AIM OF THE TASK = Across the listing below, count every line where the string "down" appears, then give only the count.

DATA TO PROCESS =
* * *
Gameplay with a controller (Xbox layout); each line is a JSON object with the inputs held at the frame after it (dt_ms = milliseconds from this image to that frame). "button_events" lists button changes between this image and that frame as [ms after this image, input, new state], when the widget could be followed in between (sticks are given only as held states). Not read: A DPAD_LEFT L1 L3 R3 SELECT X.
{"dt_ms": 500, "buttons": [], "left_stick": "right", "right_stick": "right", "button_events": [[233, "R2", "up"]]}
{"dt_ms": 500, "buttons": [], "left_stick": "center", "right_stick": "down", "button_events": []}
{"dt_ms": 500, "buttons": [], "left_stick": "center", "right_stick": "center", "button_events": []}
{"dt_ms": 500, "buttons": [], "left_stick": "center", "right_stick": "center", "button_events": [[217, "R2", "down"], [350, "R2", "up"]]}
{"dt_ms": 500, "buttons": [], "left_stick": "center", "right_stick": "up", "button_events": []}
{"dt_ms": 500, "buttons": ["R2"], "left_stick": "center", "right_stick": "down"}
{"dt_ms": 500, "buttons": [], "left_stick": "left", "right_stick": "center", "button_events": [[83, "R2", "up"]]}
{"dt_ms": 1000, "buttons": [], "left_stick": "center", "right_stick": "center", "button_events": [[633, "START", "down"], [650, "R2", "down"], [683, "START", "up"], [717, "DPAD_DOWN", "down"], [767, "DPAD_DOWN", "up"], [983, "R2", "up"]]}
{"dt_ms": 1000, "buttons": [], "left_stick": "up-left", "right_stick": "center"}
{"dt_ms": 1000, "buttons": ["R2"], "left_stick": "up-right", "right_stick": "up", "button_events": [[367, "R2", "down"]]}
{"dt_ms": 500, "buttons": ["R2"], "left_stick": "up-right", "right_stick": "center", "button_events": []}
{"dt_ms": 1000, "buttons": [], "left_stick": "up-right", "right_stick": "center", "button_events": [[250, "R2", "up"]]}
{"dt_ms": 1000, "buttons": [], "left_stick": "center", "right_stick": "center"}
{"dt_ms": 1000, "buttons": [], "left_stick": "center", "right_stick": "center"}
* * *
WRITTEN ANSWER = 5